TASK INSTRUCTIONS
Restate the records below word for word.

*** Block opens ***

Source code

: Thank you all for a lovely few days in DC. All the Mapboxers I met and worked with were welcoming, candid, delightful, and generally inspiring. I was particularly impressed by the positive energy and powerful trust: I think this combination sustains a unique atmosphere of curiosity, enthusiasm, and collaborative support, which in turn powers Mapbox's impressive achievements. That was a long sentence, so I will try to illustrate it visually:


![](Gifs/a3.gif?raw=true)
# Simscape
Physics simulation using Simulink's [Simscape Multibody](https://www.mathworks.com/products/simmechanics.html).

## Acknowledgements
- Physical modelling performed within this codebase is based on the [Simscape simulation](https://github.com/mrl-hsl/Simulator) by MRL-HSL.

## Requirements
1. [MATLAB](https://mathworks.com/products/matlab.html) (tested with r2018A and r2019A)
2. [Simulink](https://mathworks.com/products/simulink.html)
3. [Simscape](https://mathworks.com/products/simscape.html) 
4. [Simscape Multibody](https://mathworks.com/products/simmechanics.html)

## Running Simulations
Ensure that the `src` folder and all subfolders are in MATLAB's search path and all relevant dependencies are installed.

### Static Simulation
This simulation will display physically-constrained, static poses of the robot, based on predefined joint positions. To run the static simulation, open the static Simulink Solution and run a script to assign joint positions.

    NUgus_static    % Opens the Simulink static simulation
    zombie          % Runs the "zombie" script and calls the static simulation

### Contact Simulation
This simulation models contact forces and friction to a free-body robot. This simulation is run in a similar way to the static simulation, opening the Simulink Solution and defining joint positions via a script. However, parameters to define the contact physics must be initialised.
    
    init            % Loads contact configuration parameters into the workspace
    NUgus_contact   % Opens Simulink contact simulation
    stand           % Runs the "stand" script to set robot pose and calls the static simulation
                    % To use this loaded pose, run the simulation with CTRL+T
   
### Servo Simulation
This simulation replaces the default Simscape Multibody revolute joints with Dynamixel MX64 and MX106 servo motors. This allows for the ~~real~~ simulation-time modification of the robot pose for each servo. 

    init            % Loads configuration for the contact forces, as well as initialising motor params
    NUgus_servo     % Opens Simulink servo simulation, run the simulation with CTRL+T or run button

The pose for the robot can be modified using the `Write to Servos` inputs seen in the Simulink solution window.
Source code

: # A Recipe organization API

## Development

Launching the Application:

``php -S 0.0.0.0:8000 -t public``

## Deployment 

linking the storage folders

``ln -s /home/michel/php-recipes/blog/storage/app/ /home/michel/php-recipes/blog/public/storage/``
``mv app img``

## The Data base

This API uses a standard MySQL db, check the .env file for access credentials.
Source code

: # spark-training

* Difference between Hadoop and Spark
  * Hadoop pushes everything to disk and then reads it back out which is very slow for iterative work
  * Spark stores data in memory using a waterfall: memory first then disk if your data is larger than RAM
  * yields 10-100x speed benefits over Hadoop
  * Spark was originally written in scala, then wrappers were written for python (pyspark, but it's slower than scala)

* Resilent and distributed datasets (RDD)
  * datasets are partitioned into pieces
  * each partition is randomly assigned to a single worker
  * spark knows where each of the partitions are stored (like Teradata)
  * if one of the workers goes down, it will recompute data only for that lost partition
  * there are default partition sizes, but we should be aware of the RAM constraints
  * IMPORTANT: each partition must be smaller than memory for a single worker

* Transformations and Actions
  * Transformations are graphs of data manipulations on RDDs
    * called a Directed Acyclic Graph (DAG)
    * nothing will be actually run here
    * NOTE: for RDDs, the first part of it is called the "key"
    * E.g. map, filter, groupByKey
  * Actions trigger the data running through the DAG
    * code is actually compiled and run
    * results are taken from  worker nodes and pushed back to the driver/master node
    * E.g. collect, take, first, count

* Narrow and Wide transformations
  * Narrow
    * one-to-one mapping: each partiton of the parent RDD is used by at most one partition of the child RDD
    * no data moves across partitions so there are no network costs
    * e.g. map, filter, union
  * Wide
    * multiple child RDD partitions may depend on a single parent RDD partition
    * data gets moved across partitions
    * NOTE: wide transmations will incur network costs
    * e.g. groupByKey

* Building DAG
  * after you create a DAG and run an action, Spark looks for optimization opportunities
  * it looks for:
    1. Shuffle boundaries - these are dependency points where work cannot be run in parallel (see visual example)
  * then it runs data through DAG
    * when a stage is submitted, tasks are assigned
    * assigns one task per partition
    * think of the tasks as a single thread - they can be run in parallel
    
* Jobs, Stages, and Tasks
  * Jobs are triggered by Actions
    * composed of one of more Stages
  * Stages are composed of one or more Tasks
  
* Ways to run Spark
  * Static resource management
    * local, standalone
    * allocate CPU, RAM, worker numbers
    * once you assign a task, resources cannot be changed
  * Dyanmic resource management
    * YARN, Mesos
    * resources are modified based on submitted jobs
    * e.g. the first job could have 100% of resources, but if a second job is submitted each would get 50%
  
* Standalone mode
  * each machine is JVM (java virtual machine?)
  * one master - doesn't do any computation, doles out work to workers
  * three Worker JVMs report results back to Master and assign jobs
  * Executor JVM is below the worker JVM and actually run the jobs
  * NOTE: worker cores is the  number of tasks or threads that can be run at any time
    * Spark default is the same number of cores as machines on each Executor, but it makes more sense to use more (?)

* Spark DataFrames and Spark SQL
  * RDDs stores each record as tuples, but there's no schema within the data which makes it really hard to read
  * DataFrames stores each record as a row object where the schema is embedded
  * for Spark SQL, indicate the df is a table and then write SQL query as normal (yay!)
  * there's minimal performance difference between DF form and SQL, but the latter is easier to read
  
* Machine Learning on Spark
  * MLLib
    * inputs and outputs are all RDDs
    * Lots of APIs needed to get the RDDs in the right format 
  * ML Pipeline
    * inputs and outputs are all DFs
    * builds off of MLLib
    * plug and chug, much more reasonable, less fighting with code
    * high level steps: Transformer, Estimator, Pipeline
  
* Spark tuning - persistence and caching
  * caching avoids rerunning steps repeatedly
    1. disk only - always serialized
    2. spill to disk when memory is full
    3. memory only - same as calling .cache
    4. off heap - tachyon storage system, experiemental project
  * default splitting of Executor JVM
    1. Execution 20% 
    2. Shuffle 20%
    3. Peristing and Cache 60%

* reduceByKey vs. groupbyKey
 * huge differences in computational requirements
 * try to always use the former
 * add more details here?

*** Block closes ***

EXERCISE RESPONSE
Source code

: Thank you all for a lovely few days in DC. All the Mapboxers I met and worked with were welcoming, candid, delightful, and generally inspiring. I was particularly impressed by the positive energy and powerful trust: I think this combination sustains a unique atmosphere of curiosity, enthusiasm, and collaborative support, which in turn powers Mapbox's impressive achievements. That was a long sentence, so I will try to illustrate it visually:


![](Gifs/a3.gif?raw=true)
# Simscape
Physics simulation using Simulink's [Simscape Multibody](https://www.mathworks.com/products/simmechanics.html).

## Acknowledgements
- Physical modelling performed within this codebase is based on the [Simscape simulation](https://github.com/mrl-hsl/Simulator) by MRL-HSL.

## Requirements
1. [MATLAB](https://mathworks.com/products/matlab.html) (tested with r2018A and r2019A)
2. [Simulink](https://mathworks.com/products/simulink.html)
3. [Simscape](https://mathworks.com/products/simscape.html) 
4. [Simscape Multibody](https://mathworks.com/products/simmechanics.html)

## Running Simulations
Ensure that the `src` folder and all subfolders are in MATLAB's search path and all relevant dependencies are installed.

### Static Simulation
This simulation will display physically-constrained, static poses of the robot, based on predefined joint positions. To run the static simulation, open the static Simulink Solution and run a script to assign joint positions.

    NUgus_static    % Opens the Simulink static simulation
    zombie          % Runs the "zombie" script and calls the static simulation

### Contact Simulation
This simulation models contact forces and friction to a free-body robot. This simulation is run in a similar way to the static simulation, opening the Simulink Solution and defining joint positions via a script. However, parameters to define the contact physics must be initialised.
    
    init            % Loads contact configuration parameters into the workspace
    NUgus_contact   % Opens Simulink contact simulation
    stand           % Runs the "stand" script to set robot pose and calls the static simulation
                    % To use this loaded pose, run the simulation with CTRL+T
   
### Servo Simulation
This simulation replaces the default Simscape Multibody revolute joints with Dynamixel MX64 and MX106 servo motors. This allows for the ~~real~~ simulation-time modification of the robot pose for each servo. 

    init            % Loads configuration for the contact forces, as well as initialising motor params
    NUgus_servo     % Opens Simulink servo simulation, run the simulation with CTRL+T or run button

The pose for the robot can be modified using the `Write to Servos` inputs seen in the Simulink solution window.
Source code

: # A Recipe organization API

## Development

Launching the Application:

``php -S 0.0.0.0:8000 -t public``

## Deployment 

linking the storage folders

``ln -s /home/michel/php-recipes/blog/storage/app/ /home/michel/php-recipes/blog/public/storage/``
``mv app img``

## The Data base

This API uses a standard MySQL db, check the .env file for access credentials.
Source code

: # spark-training

* Difference between Hadoop and Spark
  * Hadoop pushes everything to disk and then reads it back out which is very slow for iterative work
  * Spark stores data in memory using a waterfall: memory first then disk if your data is larger than RAM
  * yields 10-100x speed benefits over Hadoop
  * Spark was originally written in scala, then wrappers were written for python (pyspark, but it's slower than scala)

* Resilent and distributed datasets (RDD)
  * datasets are partitioned into pieces
  * each partition is randomly assigned to a single worker
  * spark knows where each of the partitions are stored (like Teradata)
  * if one of the workers goes down, it will recompute data only for that lost partition
  * there are default partition sizes, but we should be aware of the RAM constraints
  * IMPORTANT: each partition must be smaller than memory for a single worker

* Transformations and Actions
  * Transformations are graphs of data manipulations on RDDs
    * called a Directed Acyclic Graph (DAG)
    * nothing will be actually run here
    * NOTE: for RDDs, the first part of it is called the "key"
    * E.g. map, filter, groupByKey
  * Actions trigger the data running through the DAG
    * code is actually compiled and run
    * results are taken from  worker nodes and pushed back to the driver/master node
    * E.g. collect, take, first, count

* Narrow and Wide transformations
  * Narrow
    * one-to-one mapping: each partiton of the parent RDD is used by at most one partition of the child RDD
    * no data moves across partitions so there are no network costs
    * e.g. map, filter, union
  * Wide
    * multiple child RDD partitions may depend on a single parent RDD partition
    * data gets moved across partitions
    * NOTE: wide transmations will incur network costs
    * e.g. groupByKey

* Building DAG
  * after you create a DAG and run an action, Spark looks for optimization opportunities
  * it looks for:
    1. Shuffle boundaries - these are dependency points where work cannot be run in parallel (see visual example)
  * then it runs data through DAG
    * when a stage is submitted, tasks are assigned
    * assigns one task per partition
    * think of the tasks as a single thread - they can be run in parallel
    
* Jobs, Stages, and Tasks
  * Jobs are triggered by Actions
    * composed of one of more Stages
  * Stages are composed of one or more Tasks
  
* Ways to run Spark
  * Static resource management
    * local, standalone
    * allocate CPU, RAM, worker numbers
    * once you assign a task, resources cannot be changed
  * Dyanmic resource management
    * YARN, Mesos
    * resources are modified based on submitted jobs
    * e.g. the first job could have 100% of resources, but if a second job is submitted each would get 50%
  
* Standalone mode
  * each machine is JVM (java virtual machine?)
  * one master - doesn't do any computation, doles out work to workers
  * three Worker JVMs report results back to Master and assign jobs
  * Executor JVM is below the worker JVM and actually run the jobs
  * NOTE: worker cores is the  number of tasks or threads that can be run at any time
    * Spark default is the same number of cores as machines on each Executor, but it makes more sense to use more (?)

* Spark DataFrames and Spark SQL
  * RDDs stores each record as tuples, but there's no schema within the data which makes it really hard to read
  * DataFrames stores each record as a row object where the schema is embedded
  * for Spark SQL, indicate the df is a table and then write SQL query as normal (yay!)
  * there's minimal performance difference between DF form and SQL, but the latter is easier to read
  
* Machine Learning on Spark
  * MLLib
    * inputs and outputs are all RDDs
    * Lots of APIs needed to get the RDDs in the right format 
  * ML Pipeline
    * inputs and outputs are all DFs
    * builds off of MLLib
    * plug and chug, much more reasonable, less fighting with code
    * high level steps: Transformer, Estimator, Pipeline
  
* Spark tuning - persistence and caching
  * caching avoids rerunning steps repeatedly
    1. disk only - always serialized
    2. spill to disk when memory is full
    3. memory only - same as calling .cache
    4. off heap - tachyon storage system, experiemental project
  * default splitting of Executor JVM
    1. Execution 20% 
    2. Shuffle 20%
    3. Peristing and Cache 60%

* reduceByKey vs. groupbyKey
 * huge differences in computational requirements
 * try to always use the former
 * add more details here?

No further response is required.